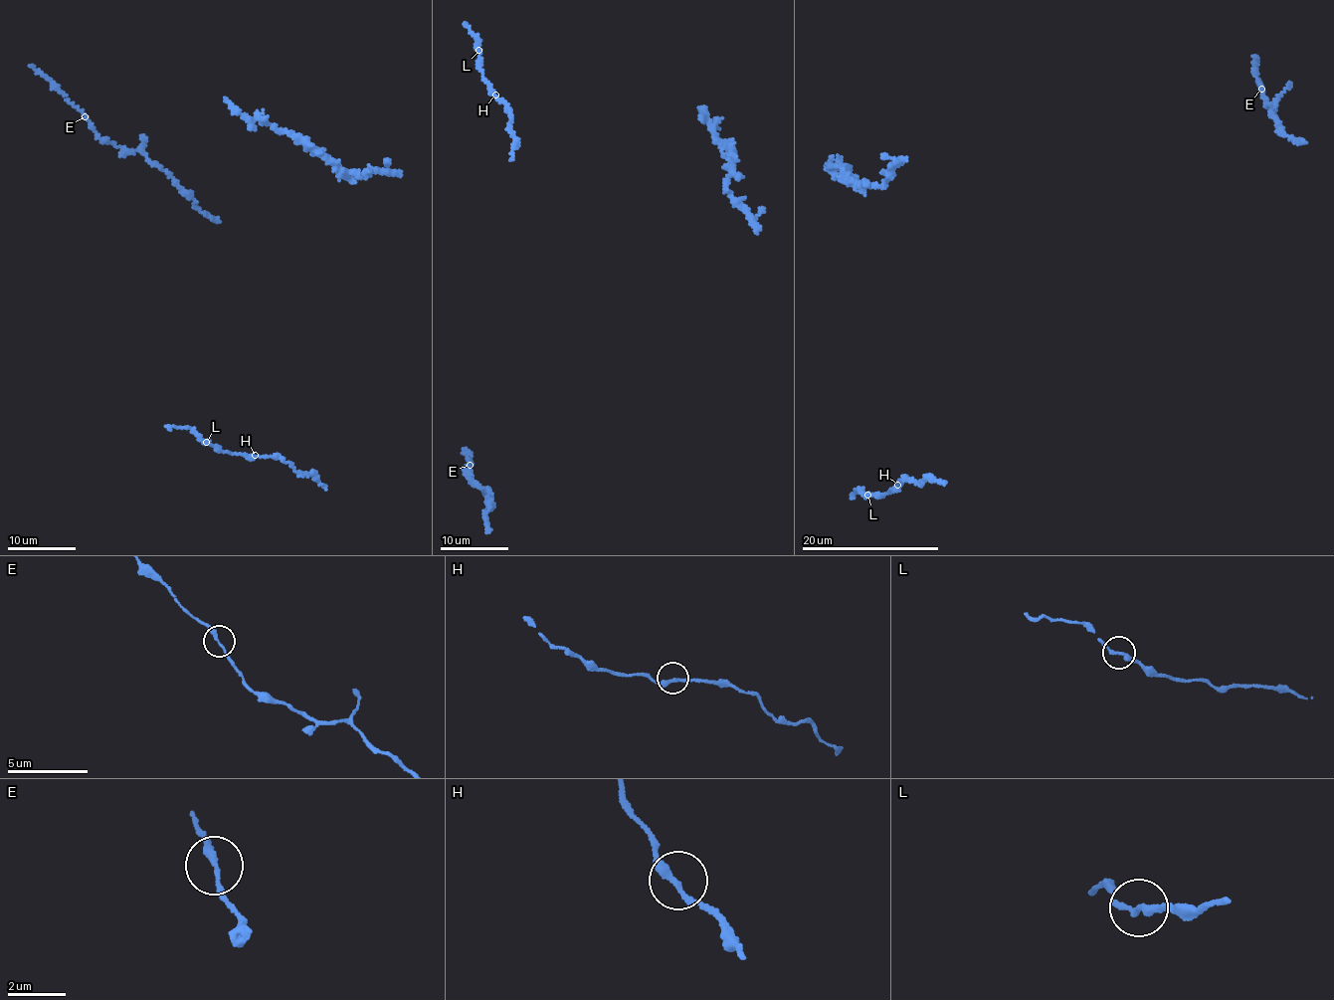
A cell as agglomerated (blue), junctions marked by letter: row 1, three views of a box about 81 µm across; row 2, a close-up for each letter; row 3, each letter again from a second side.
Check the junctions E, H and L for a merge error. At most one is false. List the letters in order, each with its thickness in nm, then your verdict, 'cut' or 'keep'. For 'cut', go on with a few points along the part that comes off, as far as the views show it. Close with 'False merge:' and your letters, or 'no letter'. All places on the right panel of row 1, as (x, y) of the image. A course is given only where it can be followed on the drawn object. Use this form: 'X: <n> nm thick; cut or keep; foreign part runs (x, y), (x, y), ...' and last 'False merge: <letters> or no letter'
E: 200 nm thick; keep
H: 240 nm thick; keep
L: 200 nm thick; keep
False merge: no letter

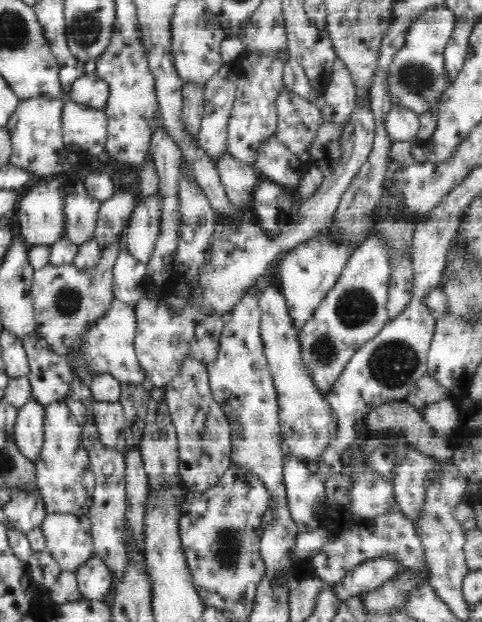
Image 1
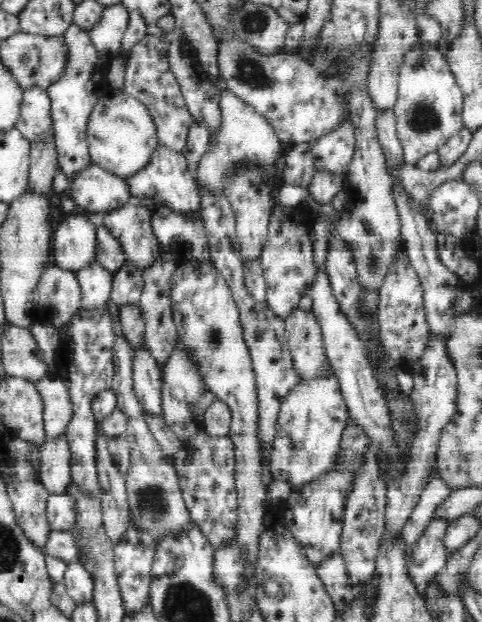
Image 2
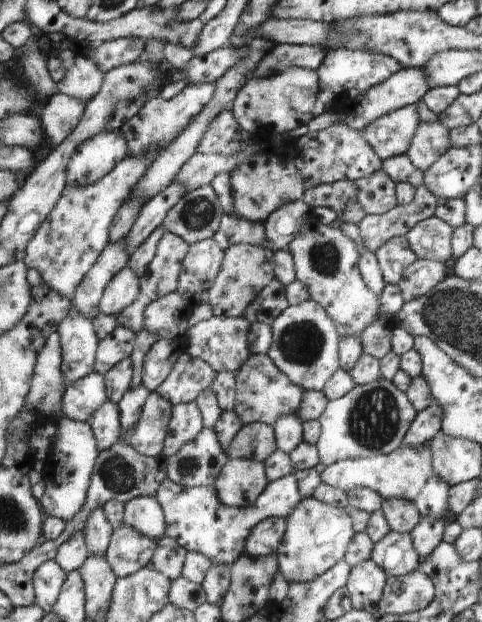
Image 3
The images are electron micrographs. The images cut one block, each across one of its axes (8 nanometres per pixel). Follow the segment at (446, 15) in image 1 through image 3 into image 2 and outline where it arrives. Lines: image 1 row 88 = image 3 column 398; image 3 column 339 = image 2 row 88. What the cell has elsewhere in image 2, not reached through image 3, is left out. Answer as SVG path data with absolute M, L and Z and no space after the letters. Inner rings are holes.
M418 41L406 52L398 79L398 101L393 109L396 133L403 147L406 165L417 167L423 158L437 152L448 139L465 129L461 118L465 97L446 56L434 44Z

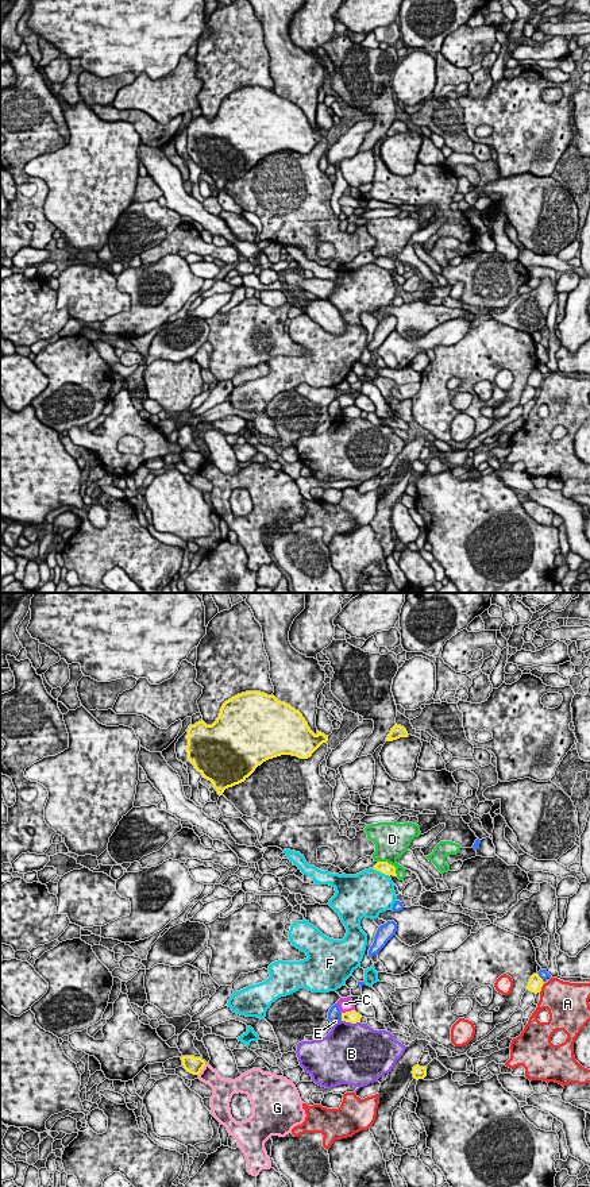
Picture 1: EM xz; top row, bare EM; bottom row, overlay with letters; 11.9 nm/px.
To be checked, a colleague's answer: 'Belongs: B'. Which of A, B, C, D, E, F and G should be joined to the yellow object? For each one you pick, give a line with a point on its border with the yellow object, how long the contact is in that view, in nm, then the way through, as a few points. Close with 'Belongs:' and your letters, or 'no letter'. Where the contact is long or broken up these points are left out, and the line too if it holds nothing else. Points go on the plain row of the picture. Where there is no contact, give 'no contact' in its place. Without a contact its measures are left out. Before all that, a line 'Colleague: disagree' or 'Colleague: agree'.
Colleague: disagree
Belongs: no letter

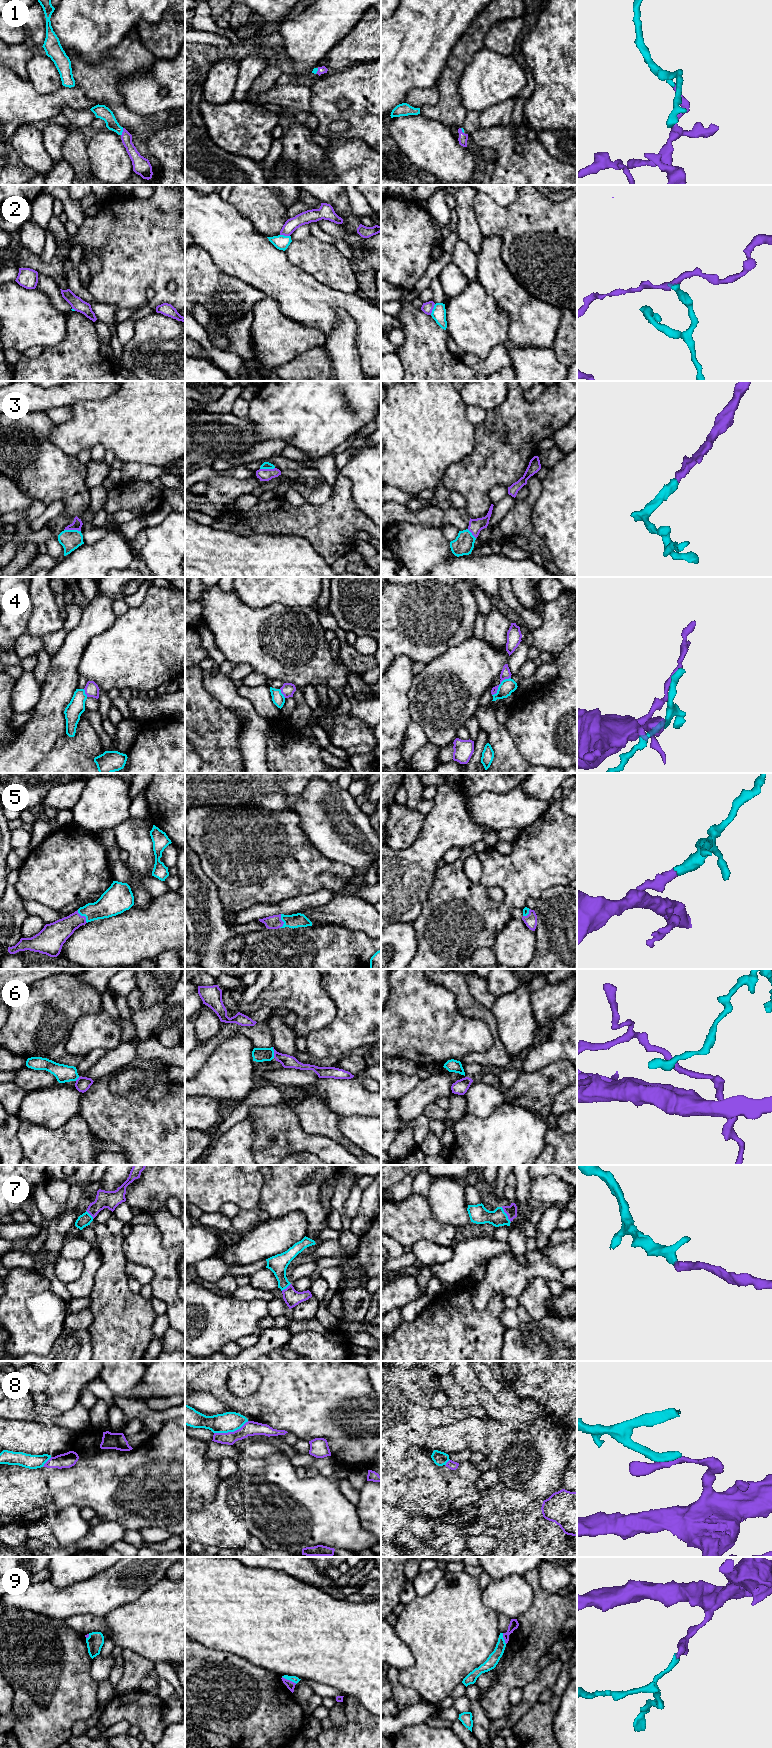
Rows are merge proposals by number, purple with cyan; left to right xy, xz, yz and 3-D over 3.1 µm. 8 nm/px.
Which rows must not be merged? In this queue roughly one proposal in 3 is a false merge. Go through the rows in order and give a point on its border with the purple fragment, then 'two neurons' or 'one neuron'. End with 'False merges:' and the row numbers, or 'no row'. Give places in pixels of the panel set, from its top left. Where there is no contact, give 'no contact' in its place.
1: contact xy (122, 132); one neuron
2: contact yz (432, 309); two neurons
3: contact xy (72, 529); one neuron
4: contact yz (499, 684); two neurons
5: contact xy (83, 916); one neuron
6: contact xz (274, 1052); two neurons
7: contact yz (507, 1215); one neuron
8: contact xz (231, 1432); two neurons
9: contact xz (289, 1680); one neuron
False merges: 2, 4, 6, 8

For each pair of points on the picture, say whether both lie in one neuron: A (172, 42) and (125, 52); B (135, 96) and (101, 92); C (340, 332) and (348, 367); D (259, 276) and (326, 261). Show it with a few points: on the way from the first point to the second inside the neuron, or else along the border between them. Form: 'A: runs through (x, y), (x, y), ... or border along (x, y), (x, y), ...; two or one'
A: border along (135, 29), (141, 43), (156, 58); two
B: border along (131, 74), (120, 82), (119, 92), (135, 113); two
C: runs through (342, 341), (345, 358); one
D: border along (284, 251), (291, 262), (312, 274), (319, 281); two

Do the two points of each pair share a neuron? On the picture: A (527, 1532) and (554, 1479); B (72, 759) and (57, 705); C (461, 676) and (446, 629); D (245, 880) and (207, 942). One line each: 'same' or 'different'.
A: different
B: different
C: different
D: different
========
● **Task**
Transcribe all of the records above character for character. Exclude the pictures.

● **Answer section**
A cell as agglomerated (blue), junctions marked by letter: row 1, three views of a box about 81 µm across; row 2, a close-up for each letter; row 3, each letter again from a second side.
Check the junctions E, H and L for a merge error. At most one is false. List the letters in order, each with its thickness in nm, then your verdict, 'cut' or 'keep'. For 'cut', go on with a few points along the part that comes off, as far as the views show it. Close with 'False merge:' and your letters, or 'no letter'. All places on the right panel of row 1, as (x, y) of the image. A course is given only where it can be followed on the drawn object. Use this form: 'X: <n> nm thick; cut or keep; foreign part runs (x, y), (x, y), ...' and last 'False merge: <letters> or no letter'
E: 200 nm thick; keep
H: 240 nm thick; keep
L: 200 nm thick; keep
False merge: no letter

Image 1
Image 2
Image 3
The images are electron micrographs. The images cut one block, each across one of its axes (8 nanometres per pixel). Follow the segment at (446, 15) in image 1 through image 3 into image 2 and outline where it arrives. Lines: image 1 row 88 = image 3 column 398; image 3 column 339 = image 2 row 88. What the cell has elsewhere in image 2, not reached through image 3, is left out. Answer as SVG path data with absolute M, L and Z and no space after the letters. Inner rings are holes.
M418 41L406 52L398 79L398 101L393 109L396 133L403 147L406 165L417 167L423 158L437 152L448 139L465 129L461 118L465 97L446 56L434 44Z

Picture 1: EM xz; top row, bare EM; bottom row, overlay with letters; 11.9 nm/px.
To be checked, a colleague's answer: 'Belongs: B'. Which of A, B, C, D, E, F and G should be joined to the yellow object? For each one you pick, give a line with a point on its border with the yellow object, how long the contact is in that view, in nm, then the way through, as a few points. Close with 'Belongs:' and your letters, or 'no letter'. Where the contact is long or broken up these points are left out, and the line too if it holds nothing else. Points go on the plain row of the picture. Where there is no contact, give 'no contact' in its place. Without a contact its measures are left out. Before all that, a line 'Colleague: disagree' or 'Colleague: agree'.
Colleague: disagree
Belongs: no letter

Rows are merge proposals by number, purple with cyan; left to right xy, xz, yz and 3-D over 3.1 µm. 8 nm/px.
Which rows must not be merged? In this queue roughly one proposal in 3 is a false merge. Go through the rows in order and give a point on its border with the purple fragment, then 'two neurons' or 'one neuron'. End with 'False merges:' and the row numbers, or 'no row'. Give places in pixels of the panel set, from its top left. Where there is no contact, give 'no contact' in its place.
1: contact xy (122, 132); one neuron
2: contact yz (432, 309); two neurons
3: contact xy (72, 529); one neuron
4: contact yz (499, 684); two neurons
5: contact xy (83, 916); one neuron
6: contact xz (274, 1052); two neurons
7: contact yz (507, 1215); one neuron
8: contact xz (231, 1432); two neurons
9: contact xz (289, 1680); one neuron
False merges: 2, 4, 6, 8

For each pair of points on the picture, say whether both lie in one neuron: A (172, 42) and (125, 52); B (135, 96) and (101, 92); C (340, 332) and (348, 367); D (259, 276) and (326, 261). Show it with a few points: on the way from the first point to the second inside the neuron, or else along the border between them. Form: 'A: runs through (x, y), (x, y), ... or border along (x, y), (x, y), ...; two or one'
A: border along (135, 29), (141, 43), (156, 58); two
B: border along (131, 74), (120, 82), (119, 92), (135, 113); two
C: runs through (342, 341), (345, 358); one
D: border along (284, 251), (291, 262), (312, 274), (319, 281); two

Do the two points of each pair share a neuron? On the picture: A (527, 1532) and (554, 1479); B (72, 759) and (57, 705); C (461, 676) and (446, 629); D (245, 880) and (207, 942). One line each: 'same' or 'different'.
A: different
B: different
C: different
D: different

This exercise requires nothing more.